TypedTables.jl
TypedTables.jl copied to clipboard
Issue with Tables.getcolumn by index
Accessing columns through Tables.getcolumn(table, name::Symbol)
works as expected, but using Tables.getcolumn(table, ind::Int)
does not.
Setup:
using Tables, TypedTables
table = Table(a=rand(300), b=rand(300))
table_nt = (;a=rand(300), b=rand(300))
Expected behaviour:
Tables.getcolumn(table_nt, 2)
300-element Vector{Float64}:
0.7419591651104771
0.03643357962428917
0.511973946658012
0.7525280472737248
0.5312671306022833
...
This works with simple named tuples of vectors, as well as DataFrames.
Observed behaviour:
julia> Tables.getcolumn(table, 2)
ERROR: BoundsError: attempt to access 300-element Table{NamedTuple{(:a, :b), Tuple{Float64, Float64}}, 1, NamedTuple{(:a, :b), Tuple{Vector{Float64}, Vector{Float64}}}} at index [2]
Stacktrace:
[1] getcolumn(x::Table{NamedTuple{(:a, :b), Tuple{Float64, Float64}}, 1, NamedTuple{(:a, :b), Tuple{Vector{Float64}, Vector{Float64}}}}, i::Int64)
@ Tables C:\Users\William\.julia\packages\Tables\i6z2B\src\Tables.jl:101
[2] top-level scope
@ REPL[65]:1
However, using index 1 returns all columns which is not useful:
julia> Tables.getcolumn(table, 1)
(a = [0.7736170160574704, 0.32973335588180575, 0.17889965718253964, 0.7631323090473862, 0.7800224219389631, 0.08040930668634005, 0.9557133954558753, 0.9979396219551491, 0.15894660237894975, 0.5680381167378448 … 0.6559116874983786, 0.7328418210533515, 0.4856581423782824, 0.33251283450523117, 0.08142486970852292, 0.2259648695642409, 0.39396960265088865, 0.7031534405558856, 0.10224220322748001, 0.14191199646807617], b = [0.017236706415861724, 0.5265418832740683, 0.4268344997706731, 0.46470458360887146, 0.8360733105726028, 0.6032125887699785, 0.9385924928402325, 0.7405311692330161, 0.4201266483743147, 0.9833490878965103 … 0.14241236909936195, 0.29289242214548683, 0.8408873927907317, 0.7439831490645507, 0.6205302905751314, 0.9686022965164416, 0.8139530289474524, 0.823492626767103, 0.04273546220284152, 0.44406075204392326])
Accessing by column name :a
or :b
works as expected.
Thanks!
@quinnj any advice on this one?
In the official "usage" of the Tables.jl interface, you're only guaranteed to be able to call Tables.getcolumn
on either: 1) the object returned from Tables.columns(x)
, or 2) on each iterated element of the object returned by Tables.rows(x)
. For DataFrames.jl/NamedTuple of vectors, the objects themselves happen to get returned from Tables.columns
, but in the case of Table
, it's not.

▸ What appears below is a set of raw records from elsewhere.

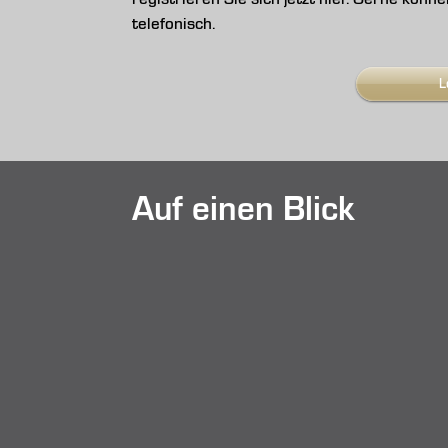
telefonisch.
L
Auf einen Blick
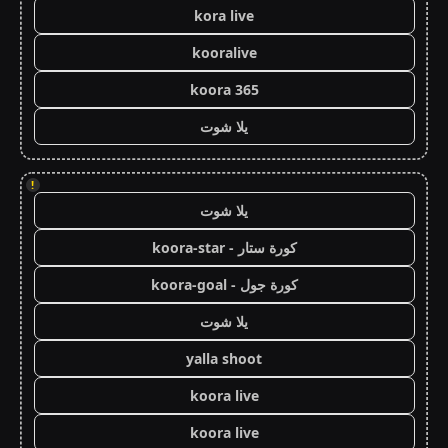
kora live
kooralive
koora 365
يلا شوت
!
يلا شوت
كورة ستار - koora-star
كورة جول - koora-goal
يلا شوت
yalla shoot
koora live
koora live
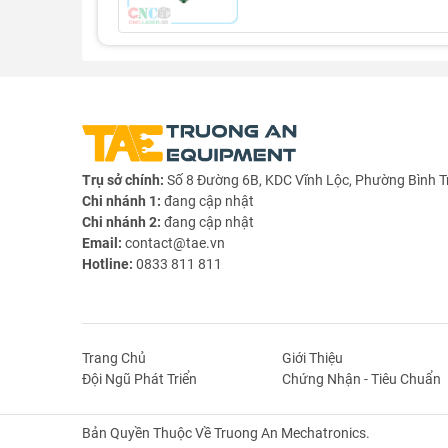
Trụ sở chính:
Số 8 Đường 6B, KDC Vĩnh Lộc, Phường Bình T
Chi nhánh 1:
đang cập nhật
Chi nhánh 2:
đang cập nhật
Email:
contact@tae.vn
Hotline:
0833 811 811
Trang Chủ
Giới Thiệu
Đội Ngũ Phát Triển
Chứng Nhận - Tiêu Chuẩn
Bản Quyền Thuộc Về Truong An Mechatronics.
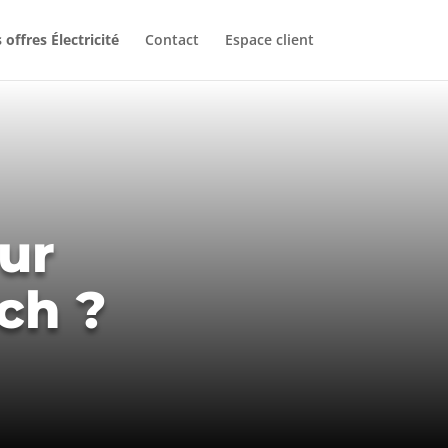
 offres Électricité
Contact
Espace client
ur
ch ?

So if you do tbl = Tables.columns(table)
first, you can get expect to call Tables.getcolumn
on the result.
I see.
Is it good practice to extend some of these methods and opt into common behaviour? Or is it preferable to let users use the columns
function?
All up to you; users of the Tables.jl API just need to make sure they follow the guidelines, which admittedly aren't the absolute most convenient form, but are really meant for "sink" authors in the end.